Experiments to address uncertainty in Quality Estimation
- Python 2.7
- Numpy
- Matplotlib
- scikit-learn (for SVMs)
- GPy (warped_gp_fixes branch in beckdaniel's fork)
3 datasets:
- WMT14 English-Spanish
- EAMT11 English-Spanish
- EAMT11 French-English
Features are the 17 baseline Quest features. Response variables are post-editing time per word (check Graham(2015), ACL).
For each dataset, we perform experiments using the following ML models:
- SVM + Bagging
- GP RBF Kernel Isotropic
- GP RBF Kernel ARD
- GP Matern32 Kernel ARD
- Warped GP Matern32 Kernel ARD
Intrinsic evaluation is made using the following metrics:
- NLPD (only available for GPs)
- MAE
- MSE
- Pearson's correlation measure (check Graham(2015), ACL)

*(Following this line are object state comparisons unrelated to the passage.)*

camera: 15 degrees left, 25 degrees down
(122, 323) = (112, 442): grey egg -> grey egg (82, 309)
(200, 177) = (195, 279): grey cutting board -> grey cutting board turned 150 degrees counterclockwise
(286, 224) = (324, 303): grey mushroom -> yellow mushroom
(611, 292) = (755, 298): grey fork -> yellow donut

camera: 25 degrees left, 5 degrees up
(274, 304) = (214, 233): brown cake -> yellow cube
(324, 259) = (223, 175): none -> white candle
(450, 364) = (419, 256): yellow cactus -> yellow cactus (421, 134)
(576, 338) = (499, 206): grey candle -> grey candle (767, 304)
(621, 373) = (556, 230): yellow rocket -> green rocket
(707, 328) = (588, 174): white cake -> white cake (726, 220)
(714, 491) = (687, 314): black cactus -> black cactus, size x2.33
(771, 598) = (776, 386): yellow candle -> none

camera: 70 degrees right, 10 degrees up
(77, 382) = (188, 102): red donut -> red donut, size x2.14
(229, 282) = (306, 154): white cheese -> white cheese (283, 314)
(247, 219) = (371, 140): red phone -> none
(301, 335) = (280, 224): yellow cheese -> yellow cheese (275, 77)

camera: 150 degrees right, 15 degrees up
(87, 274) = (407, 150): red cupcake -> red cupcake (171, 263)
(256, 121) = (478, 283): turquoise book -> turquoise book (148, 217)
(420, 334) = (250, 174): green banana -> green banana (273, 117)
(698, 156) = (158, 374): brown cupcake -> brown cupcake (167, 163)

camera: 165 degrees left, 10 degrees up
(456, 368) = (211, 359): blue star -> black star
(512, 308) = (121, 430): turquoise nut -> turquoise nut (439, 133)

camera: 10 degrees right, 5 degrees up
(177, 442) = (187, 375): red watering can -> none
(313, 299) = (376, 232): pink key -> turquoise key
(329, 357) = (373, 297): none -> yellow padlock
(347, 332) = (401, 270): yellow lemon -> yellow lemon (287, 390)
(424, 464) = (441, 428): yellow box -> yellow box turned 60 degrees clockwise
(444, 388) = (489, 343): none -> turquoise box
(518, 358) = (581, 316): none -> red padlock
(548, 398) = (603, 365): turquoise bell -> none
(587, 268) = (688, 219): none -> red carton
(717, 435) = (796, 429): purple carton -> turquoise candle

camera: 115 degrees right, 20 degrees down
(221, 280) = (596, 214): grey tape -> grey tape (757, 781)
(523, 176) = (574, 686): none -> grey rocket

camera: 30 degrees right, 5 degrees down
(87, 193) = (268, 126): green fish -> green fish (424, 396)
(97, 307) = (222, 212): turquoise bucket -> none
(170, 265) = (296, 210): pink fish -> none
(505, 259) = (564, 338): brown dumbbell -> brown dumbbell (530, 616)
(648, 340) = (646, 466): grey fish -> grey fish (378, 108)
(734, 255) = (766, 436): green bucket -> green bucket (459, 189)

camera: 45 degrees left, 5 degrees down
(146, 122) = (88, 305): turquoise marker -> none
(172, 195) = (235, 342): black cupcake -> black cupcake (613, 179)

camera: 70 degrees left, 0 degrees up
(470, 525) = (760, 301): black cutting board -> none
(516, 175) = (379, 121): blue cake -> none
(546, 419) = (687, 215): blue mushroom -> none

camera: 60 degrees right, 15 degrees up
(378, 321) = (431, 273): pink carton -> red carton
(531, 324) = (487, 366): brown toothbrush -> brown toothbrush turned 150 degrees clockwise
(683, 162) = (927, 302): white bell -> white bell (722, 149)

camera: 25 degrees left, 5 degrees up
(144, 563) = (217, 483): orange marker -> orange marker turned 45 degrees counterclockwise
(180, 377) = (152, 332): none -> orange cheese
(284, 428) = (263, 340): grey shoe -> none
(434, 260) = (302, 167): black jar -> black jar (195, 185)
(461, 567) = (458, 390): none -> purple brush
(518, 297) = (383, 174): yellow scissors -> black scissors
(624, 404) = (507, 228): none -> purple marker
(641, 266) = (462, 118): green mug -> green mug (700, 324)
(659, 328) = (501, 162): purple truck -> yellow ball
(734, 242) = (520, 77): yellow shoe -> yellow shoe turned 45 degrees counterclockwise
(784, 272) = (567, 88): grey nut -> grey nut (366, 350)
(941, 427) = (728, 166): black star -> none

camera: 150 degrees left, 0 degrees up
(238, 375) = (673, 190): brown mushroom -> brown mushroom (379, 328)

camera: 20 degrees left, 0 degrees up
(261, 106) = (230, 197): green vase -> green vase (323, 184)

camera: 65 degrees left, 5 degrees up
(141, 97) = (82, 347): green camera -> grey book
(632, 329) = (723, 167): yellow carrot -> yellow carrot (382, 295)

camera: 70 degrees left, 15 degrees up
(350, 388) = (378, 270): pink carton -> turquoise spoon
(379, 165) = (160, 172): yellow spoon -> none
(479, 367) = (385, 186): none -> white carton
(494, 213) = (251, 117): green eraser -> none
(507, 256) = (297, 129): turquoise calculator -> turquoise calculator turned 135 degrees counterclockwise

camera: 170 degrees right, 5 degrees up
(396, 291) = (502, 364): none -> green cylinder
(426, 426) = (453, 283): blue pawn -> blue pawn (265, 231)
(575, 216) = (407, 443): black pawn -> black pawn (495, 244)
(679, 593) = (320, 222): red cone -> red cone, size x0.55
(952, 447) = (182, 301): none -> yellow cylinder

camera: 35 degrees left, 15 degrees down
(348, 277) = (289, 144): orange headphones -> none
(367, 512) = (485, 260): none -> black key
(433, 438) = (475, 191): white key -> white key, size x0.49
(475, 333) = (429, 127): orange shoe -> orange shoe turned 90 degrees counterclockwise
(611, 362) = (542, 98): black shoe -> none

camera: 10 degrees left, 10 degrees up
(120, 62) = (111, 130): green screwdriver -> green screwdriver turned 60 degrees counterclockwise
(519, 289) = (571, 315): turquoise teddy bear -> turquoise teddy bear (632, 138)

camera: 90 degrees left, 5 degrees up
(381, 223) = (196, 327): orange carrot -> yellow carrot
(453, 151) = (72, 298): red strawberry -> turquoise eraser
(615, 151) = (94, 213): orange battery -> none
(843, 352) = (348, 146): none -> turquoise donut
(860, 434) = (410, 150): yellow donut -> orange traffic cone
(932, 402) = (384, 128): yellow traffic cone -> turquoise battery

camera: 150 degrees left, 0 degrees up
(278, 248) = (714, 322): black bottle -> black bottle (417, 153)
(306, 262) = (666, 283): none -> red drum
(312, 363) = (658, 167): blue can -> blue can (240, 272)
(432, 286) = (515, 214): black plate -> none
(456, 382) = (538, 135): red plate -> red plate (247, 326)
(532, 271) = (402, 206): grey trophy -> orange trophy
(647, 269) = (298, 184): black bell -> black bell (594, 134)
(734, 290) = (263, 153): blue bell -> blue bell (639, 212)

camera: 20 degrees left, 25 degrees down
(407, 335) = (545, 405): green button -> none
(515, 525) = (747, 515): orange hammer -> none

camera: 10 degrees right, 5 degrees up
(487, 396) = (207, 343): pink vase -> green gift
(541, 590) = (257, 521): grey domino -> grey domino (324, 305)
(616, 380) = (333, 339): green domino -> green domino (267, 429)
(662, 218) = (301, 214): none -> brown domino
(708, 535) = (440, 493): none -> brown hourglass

Extrinsic evaluation is made using the following tasks:
- Reject option setting
- Active learning setting
- ?
Everything is done via cross-validation (5 folds as default but this can be changed).
Main idea: ignore predicitons with high uncertainty (variance). We plot curves measuring intrinsic metrics (Pearson's?) according to the top N% most confident predictions. Ideal curves should be monotonic.
The setting is similar to Beck et al. (2013, ACL). Start with a small (default: 50) set, measure error (Pearson's?) on test set and use active learning to incrementally increase the size of the training set. Error should eventually reach a plateau with very few sentences. An oracle setting is also available.